Testo estratto —
※ ※ ※

Gli intellettuali “progressisti” hanno questo di specifico: che si credono moralmente migliori del resto dell’umanità, e specialmente dei loro avversari “conservatori” (o, peggio, “reazionari”): non lo affermano, lo danno per scontato; non è una tesi che essi portano avanti, ma un atteggiamento pratico che assumono costantemente, una vera e propria “forma mentis”.

Ora, poiché il progressista dei nostri giorni è un paladino indefesso dei diritti umani e dei diritti civili, gli piace immaginarsi come l’eterno portabandiera di quei valori di pluralismo, libertà e tolleranza che la cultura odierna riconosce, in linea di massima, anche e soprattutto nella sfera della vita privata di ciascuno. Invece, sorpresa!, le cose non stanno affatto così: e basta andare indietro di pochi decenni, di pochi anni, per rendersi conto che, sovente, proprio essi sono stati i più maligni, i più cinici e i più ipocriti difensori della “morale comune” contro il diritto alla libera determinazione dell’individuo nell’ambito della vita privata.

※ ※ ※

Voci fornite —
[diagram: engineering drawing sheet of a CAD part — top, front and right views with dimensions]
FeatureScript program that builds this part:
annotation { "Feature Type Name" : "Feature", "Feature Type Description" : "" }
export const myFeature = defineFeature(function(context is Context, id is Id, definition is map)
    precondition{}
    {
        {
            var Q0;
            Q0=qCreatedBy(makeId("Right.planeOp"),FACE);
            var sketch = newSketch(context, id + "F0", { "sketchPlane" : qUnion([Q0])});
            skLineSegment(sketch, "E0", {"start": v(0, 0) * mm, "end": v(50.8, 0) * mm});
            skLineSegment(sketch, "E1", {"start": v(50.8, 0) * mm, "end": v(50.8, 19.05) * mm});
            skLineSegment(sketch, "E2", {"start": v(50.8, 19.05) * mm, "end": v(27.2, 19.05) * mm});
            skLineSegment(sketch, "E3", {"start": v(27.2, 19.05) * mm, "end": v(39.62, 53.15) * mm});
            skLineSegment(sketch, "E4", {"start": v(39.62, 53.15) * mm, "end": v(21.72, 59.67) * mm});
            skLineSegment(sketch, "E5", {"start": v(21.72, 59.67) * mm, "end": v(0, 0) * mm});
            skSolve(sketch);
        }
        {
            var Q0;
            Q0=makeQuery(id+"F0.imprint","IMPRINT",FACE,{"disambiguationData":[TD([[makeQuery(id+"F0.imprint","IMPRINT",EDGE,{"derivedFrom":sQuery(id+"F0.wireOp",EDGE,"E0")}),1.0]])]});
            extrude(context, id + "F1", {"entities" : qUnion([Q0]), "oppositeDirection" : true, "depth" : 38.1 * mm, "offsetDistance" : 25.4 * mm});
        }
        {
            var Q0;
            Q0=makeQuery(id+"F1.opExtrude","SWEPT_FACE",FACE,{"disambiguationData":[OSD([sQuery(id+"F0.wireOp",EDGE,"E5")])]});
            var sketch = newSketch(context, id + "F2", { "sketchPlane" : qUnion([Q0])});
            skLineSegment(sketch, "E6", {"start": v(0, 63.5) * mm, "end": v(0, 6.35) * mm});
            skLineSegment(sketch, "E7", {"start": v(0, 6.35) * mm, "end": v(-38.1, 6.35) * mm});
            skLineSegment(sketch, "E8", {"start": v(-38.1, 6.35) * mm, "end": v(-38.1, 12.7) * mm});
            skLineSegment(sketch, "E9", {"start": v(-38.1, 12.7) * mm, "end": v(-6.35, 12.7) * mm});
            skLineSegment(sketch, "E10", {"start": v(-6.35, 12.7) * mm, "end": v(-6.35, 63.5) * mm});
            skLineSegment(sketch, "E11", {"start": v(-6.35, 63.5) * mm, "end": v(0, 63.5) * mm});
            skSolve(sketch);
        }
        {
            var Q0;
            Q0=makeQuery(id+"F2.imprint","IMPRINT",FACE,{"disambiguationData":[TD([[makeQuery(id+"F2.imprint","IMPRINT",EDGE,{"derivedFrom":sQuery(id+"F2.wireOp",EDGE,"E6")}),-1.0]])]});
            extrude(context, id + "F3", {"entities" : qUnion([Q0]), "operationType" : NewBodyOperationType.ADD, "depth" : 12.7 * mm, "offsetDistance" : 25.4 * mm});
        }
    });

※ ※ ※

Richiesta — Secondo il testo estratto, come si considerano gli intellettuali “progressisti” rispetto al resto dell’umanità? Le voci non servono per rispondere.

Risposta — Si credono moralmente migliori del resto dell’umanità, e specialmente dei loro avversari “conservatori”.